Rename "True or false" to "Correct or incorrect" everywhere it occurs in the entries below, and reproduce all the lines with nothing else changed.

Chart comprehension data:

▬▬▬

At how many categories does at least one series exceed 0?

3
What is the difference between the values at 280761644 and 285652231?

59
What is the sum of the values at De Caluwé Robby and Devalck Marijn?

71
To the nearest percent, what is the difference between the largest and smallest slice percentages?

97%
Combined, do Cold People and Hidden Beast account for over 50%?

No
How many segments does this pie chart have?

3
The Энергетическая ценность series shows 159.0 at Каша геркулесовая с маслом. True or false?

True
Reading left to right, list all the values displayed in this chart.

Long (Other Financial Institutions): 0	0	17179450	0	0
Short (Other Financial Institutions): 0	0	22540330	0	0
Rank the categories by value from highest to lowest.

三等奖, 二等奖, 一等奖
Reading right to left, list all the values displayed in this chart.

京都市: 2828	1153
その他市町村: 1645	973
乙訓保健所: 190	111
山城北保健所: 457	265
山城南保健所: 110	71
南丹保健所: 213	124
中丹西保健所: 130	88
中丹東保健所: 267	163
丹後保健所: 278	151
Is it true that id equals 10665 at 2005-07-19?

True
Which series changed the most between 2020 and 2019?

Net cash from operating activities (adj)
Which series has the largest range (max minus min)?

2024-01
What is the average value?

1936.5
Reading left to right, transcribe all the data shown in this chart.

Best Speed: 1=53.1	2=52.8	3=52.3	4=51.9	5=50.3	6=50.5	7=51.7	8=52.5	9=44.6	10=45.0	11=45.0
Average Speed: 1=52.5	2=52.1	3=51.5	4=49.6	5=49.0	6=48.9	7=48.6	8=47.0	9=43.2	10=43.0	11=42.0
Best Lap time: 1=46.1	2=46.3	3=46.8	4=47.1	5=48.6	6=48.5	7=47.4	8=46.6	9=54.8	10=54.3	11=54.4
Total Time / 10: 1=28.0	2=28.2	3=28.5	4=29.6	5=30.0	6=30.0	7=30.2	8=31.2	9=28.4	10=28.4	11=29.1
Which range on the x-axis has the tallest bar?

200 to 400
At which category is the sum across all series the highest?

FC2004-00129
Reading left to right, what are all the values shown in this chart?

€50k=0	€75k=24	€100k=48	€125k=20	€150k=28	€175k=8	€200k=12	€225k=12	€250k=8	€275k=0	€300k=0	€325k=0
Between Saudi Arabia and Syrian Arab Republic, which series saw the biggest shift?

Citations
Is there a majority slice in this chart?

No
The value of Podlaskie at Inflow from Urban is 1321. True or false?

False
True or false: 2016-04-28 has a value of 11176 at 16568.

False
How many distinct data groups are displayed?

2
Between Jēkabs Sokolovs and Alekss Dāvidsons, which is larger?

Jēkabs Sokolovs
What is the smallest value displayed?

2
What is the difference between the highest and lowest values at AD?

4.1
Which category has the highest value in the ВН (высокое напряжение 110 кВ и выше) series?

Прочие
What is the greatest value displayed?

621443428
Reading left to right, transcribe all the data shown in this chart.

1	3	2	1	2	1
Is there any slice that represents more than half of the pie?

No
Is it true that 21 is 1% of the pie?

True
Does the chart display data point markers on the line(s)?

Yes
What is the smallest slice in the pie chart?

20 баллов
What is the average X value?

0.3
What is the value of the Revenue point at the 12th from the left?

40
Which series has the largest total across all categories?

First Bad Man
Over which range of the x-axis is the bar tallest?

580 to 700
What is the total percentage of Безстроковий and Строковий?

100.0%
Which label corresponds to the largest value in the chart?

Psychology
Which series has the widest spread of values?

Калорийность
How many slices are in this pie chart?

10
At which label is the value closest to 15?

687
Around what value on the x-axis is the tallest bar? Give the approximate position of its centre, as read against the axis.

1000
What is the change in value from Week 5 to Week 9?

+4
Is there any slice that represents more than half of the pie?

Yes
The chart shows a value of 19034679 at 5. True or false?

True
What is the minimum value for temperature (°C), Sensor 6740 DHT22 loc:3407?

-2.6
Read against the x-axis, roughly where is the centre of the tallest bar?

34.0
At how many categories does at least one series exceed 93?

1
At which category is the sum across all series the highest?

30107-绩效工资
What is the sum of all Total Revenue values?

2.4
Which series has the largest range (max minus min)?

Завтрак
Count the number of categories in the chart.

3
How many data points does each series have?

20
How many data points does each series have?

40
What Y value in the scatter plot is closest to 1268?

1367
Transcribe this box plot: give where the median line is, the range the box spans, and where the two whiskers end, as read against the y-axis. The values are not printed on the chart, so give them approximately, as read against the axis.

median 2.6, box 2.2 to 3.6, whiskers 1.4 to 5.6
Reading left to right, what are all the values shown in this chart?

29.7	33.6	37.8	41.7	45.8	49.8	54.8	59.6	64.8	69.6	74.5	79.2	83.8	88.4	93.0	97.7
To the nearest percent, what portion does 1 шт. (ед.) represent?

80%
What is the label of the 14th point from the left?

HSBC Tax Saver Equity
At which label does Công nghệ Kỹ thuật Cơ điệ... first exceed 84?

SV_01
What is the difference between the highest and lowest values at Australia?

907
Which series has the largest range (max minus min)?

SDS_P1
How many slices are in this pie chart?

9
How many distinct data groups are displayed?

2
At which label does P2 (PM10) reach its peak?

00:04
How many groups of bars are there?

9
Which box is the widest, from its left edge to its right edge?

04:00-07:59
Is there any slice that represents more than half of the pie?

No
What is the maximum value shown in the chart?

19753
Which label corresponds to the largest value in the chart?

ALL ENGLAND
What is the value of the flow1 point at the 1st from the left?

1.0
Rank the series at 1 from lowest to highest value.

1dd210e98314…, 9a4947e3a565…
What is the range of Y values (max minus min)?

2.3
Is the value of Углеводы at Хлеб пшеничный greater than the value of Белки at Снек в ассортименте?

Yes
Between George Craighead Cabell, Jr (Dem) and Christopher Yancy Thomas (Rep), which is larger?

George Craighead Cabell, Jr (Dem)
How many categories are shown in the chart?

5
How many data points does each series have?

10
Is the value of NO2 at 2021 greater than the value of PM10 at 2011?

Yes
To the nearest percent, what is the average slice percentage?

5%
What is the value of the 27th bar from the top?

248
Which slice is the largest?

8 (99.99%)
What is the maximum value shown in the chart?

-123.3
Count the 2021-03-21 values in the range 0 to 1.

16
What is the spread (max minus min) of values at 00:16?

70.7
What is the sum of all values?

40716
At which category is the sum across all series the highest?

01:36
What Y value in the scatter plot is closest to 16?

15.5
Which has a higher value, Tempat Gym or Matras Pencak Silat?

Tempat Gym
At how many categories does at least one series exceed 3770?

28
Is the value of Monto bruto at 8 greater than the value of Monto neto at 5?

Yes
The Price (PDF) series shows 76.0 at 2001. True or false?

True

▬▬▬

## RESULT
At how many categories does at least one series exceed 0?

3
What is the difference between the values at 280761644 and 285652231?

59
What is the sum of the values at De Caluwé Robby and Devalck Marijn?

71
To the nearest percent, what is the difference between the largest and smallest slice percentages?

97%
Combined, do Cold People and Hidden Beast account for over 50%?

No
How many segments does this pie chart have?

3
The Энергетическая ценность series shows 159.0 at Каша геркулесовая с маслом. Correct or incorrect?

True
Reading left to right, list all the values displayed in this chart.

Long (Other Financial Institutions): 0	0	17179450	0	0
Short (Other Financial Institutions): 0	0	22540330	0	0
Rank the categories by value from highest to lowest.

三等奖, 二等奖, 一等奖
Reading right to left, list all the values displayed in this chart.

京都市: 2828	1153
その他市町村: 1645	973
乙訓保健所: 190	111
山城北保健所: 457	265
山城南保健所: 110	71
南丹保健所: 213	124
中丹西保健所: 130	88
中丹東保健所: 267	163
丹後保健所: 278	151
Is it true that id equals 10665 at 2005-07-19?

True
Which series changed the most between 2020 and 2019?

Net cash from operating activities (adj)
Which series has the largest range (max minus min)?

2024-01
What is the average value?

1936.5
Reading left to right, transcribe all the data shown in this chart.

Best Speed: 1=53.1	2=52.8	3=52.3	4=51.9	5=50.3	6=50.5	7=51.7	8=52.5	9=44.6	10=45.0	11=45.0
Average Speed: 1=52.5	2=52.1	3=51.5	4=49.6	5=49.0	6=48.9	7=48.6	8=47.0	9=43.2	10=43.0	11=42.0
Best Lap time: 1=46.1	2=46.3	3=46.8	4=47.1	5=48.6	6=48.5	7=47.4	8=46.6	9=54.8	10=54.3	11=54.4
Total Time / 10: 1=28.0	2=28.2	3=28.5	4=29.6	5=30.0	6=30.0	7=30.2	8=31.2	9=28.4	10=28.4	11=29.1
Which range on the x-axis has the tallest bar?

200 to 400
At which category is the sum across all series the highest?

FC2004-00129
Reading left to right, what are all the values shown in this chart?

€50k=0	€75k=24	€100k=48	€125k=20	€150k=28	€175k=8	€200k=12	€225k=12	€250k=8	€275k=0	€300k=0	€325k=0
Between Saudi Arabia and Syrian Arab Republic, which series saw the biggest shift?

Citations
Is there a majority slice in this chart?

No
The value of Podlaskie at Inflow from Urban is 1321. Correct or incorrect?

False
Correct or incorrect: 2016-04-28 has a value of 11176 at 16568.

False
How many distinct data groups are displayed?

2
Between Jēkabs Sokolovs and Alekss Dāvidsons, which is larger?

Jēkabs Sokolovs
What is the smallest value displayed?

2
What is the difference between the highest and lowest values at AD?

4.1
Which category has the highest value in the ВН (высокое напряжение 110 кВ и выше) series?

Прочие
What is the greatest value displayed?

621443428
Reading left to right, transcribe all the data shown in this chart.

1	3	2	1	2	1
Is there any slice that represents more than half of the pie?

No
Is it true that 21 is 1% of the pie?

True
Does the chart display data point markers on the line(s)?

Yes
What is the smallest slice in the pie chart?

20 баллов
What is the average X value?

0.3
What is the value of the Revenue point at the 12th from the left?

40
Which series has the largest total across all categories?

First Bad Man
Over which range of the x-axis is the bar tallest?

580 to 700
What is the total percentage of Безстроковий and Строковий?

100.0%
Which label corresponds to the largest value in the chart?

Psychology
Which series has the widest spread of values?

Калорийность
How many slices are in this pie chart?

10
At which label is the value closest to 15?

687
Around what value on the x-axis is the tallest bar? Give the approximate position of its centre, as read against the axis.

1000
What is the change in value from Week 5 to Week 9?

+4
Is there any slice that represents more than half of the pie?

Yes
The chart shows a value of 19034679 at 5. Correct or incorrect?

True
What is the minimum value for temperature (°C), Sensor 6740 DHT22 loc:3407?

-2.6
Read against the x-axis, roughly where is the centre of the tallest bar?

34.0
At how many categories does at least one series exceed 93?

1
At which category is the sum across all series the highest?

30107-绩效工资
What is the sum of all Total Revenue values?

2.4
Which series has the largest range (max minus min)?

Завтрак
Count the number of categories in the chart.

3
How many data points does each series have?

20
How many data points does each series have?

40
What Y value in the scatter plot is closest to 1268?

1367
Transcribe this box plot: give where the median line is, the range the box spans, and where the two whiskers end, as read against the y-axis. The values are not printed on the chart, so give them approximately, as read against the axis.

median 2.6, box 2.2 to 3.6, whiskers 1.4 to 5.6
Reading left to right, what are all the values shown in this chart?

29.7	33.6	37.8	41.7	45.8	49.8	54.8	59.6	64.8	69.6	74.5	79.2	83.8	88.4	93.0	97.7
To the nearest percent, what portion does 1 шт. (ед.) represent?

80%
What is the label of the 14th point from the left?

HSBC Tax Saver Equity
At which label does Công nghệ Kỹ thuật Cơ điệ... first exceed 84?

SV_01
What is the difference between the highest and lowest values at Australia?

907
Which series has the largest range (max minus min)?

SDS_P1
How many slices are in this pie chart?

9
How many distinct data groups are displayed?

2
At which label does P2 (PM10) reach its peak?

00:04
How many groups of bars are there?

9
Which box is the widest, from its left edge to its right edge?

04:00-07:59
Is there any slice that represents more than half of the pie?

No
What is the maximum value shown in the chart?

19753
Which label corresponds to the largest value in the chart?

ALL ENGLAND
What is the value of the flow1 point at the 1st from the left?

1.0
Rank the series at 1 from lowest to highest value.

1dd210e98314…, 9a4947e3a565…
What is the range of Y values (max minus min)?

2.3
Is the value of Углеводы at Хлеб пшеничный greater than the value of Белки at Снек в ассортименте?

Yes
Between George Craighead Cabell, Jr (Dem) and Christopher Yancy Thomas (Rep), which is larger?

George Craighead Cabell, Jr (Dem)
How many categories are shown in the chart?

5
How many data points does each series have?

10
Is the value of NO2 at 2021 greater than the value of PM10 at 2011?

Yes
To the nearest percent, what is the average slice percentage?

5%
What is the value of the 27th bar from the top?

248
Which slice is the largest?

8 (99.99%)
What is the maximum value shown in the chart?

-123.3
Count the 2021-03-21 values in the range 0 to 1.

16
What is the spread (max minus min) of values at 00:16?

70.7
What is the sum of all values?

40716
At which category is the sum across all series the highest?

01:36
What Y value in the scatter plot is closest to 16?

15.5
Which has a higher value, Tempat Gym or Matras Pencak Silat?

Tempat Gym
At how many categories does at least one series exceed 3770?

28
Is the value of Monto bruto at 8 greater than the value of Monto neto at 5?

Yes
The Price (PDF) series shows 76.0 at 2001. Correct or incorrect?

True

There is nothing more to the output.